Diapason 10/2016
Emmanuel Dupuy
 
Andrea Chénier
Emblème du ténor latin André Chénier ? Voire l A Covent Garden, en 2015, Kaufmann confirmait son extraordinaire capacité à s'adapter à tous les styles. Pas une once de wagnérisme dans son chant, mais un grand soleil à son zénith, faisant briller tout un arc-en ciel de nuances et de sentiments, une precision musicale, un cantabile jamais outre qui rendent l'incarnation du poète idéale. Triomphe prévisible. Westbroek, elle, n a pas l'éclat inné d'une Tebaldi ou d'une Scotto, pour ne citer que ces deux-là parmi ses devancières illustres. Et la lumière de ce grand spinto s'est un peu ternie —trop de Sieglinde et d'Isolde, sans doute —, le vibrato s'est accentué, l'aigu durci.
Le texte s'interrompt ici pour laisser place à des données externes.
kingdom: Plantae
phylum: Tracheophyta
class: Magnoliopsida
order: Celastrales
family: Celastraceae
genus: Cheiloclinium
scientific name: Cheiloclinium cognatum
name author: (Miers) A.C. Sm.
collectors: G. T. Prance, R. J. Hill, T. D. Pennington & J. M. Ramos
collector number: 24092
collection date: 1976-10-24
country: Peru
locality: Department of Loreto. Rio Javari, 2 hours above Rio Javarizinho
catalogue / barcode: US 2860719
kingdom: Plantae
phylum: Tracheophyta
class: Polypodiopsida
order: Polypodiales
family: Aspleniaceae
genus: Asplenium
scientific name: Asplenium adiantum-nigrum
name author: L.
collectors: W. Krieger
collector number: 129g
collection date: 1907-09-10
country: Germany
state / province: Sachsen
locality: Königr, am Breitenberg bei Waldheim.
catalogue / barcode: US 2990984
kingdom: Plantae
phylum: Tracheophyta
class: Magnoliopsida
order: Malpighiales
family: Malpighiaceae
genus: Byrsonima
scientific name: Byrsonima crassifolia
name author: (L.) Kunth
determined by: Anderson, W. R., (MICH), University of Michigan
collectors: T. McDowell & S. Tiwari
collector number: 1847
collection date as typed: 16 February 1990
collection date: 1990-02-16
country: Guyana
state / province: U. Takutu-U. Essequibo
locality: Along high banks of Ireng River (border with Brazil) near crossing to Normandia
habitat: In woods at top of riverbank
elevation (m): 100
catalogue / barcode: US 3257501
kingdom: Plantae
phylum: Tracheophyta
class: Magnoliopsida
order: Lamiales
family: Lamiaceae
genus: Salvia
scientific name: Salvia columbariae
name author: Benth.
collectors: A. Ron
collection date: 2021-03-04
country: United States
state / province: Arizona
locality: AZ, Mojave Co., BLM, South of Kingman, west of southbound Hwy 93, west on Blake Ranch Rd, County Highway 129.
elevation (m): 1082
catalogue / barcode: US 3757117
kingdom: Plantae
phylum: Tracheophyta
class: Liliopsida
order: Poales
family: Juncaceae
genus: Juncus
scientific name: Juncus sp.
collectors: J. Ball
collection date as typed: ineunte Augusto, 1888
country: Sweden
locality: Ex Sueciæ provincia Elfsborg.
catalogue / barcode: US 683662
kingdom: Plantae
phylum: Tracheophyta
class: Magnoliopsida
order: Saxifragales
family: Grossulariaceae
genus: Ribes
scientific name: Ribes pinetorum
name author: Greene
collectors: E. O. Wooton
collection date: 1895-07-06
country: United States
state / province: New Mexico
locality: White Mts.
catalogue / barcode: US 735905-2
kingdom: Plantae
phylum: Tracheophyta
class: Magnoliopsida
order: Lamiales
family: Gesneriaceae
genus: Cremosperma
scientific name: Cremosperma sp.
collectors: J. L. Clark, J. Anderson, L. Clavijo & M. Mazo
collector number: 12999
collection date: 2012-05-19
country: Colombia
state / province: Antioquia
Reste une sensibilité à fleur de peau, culminant dans une « Mamma morta » commencee en un soupir pour s'achever dans les flammes de la passion la plus exaltée.

Fier de son baryton puissant, Lucic ne fait qu'une bouchée de la tessiture éprouvante qu'impose Gérard. Même un rien monolithique, il offre un portrait aussi juste qu'attachant de ce personnage tiraillé entre idéaux politiques et désir amoureux. Si le fort temperament de Graves et Plowright ne suffit guere à compenser leur délabrement vocal, la vieille Madelon de Zilio (tiens, une Italienne), mezzo abyssal et chant au bord des larmes, met en deux mesures la salle a ses pieds.

Dans la fosse, Pappano flatte les textures d'un orchestre de Covent Garden à la cohésion supérieure, baume pour les voix et commentateur incisif d'une action ignorant les temps morts. Comme pour l'Adriana Lecouvreur qu'il signait déjà en ces lieux (DVD Decca, Diapason d'or), McVicar se garde de toute transposition — c'est heureux s'agissant d'un ouvrage à ce point inscrit dans un contexte historique. Les esprits grincheux trouveront cette manière un rien académique, mais cet art du récit sensible préserve à l'intrigue sa lisibilité, négociant finement le passage d'un Ancien Régime insouciant à la terreur révolutionnaire. Tout cela avec un soin du détail qui s'exprime autant dans la grâce des mouvements individuels que dans la fluidite des scènes de foule, les décors gentiment classiques de Robert Jones, les lumières automnales d Adam Silverman ou les costumes sans un pli de Jenny Tiramani. Ce qui fait, au final, une proposition des plus recommandable, en dépit de quelques réserves vocales.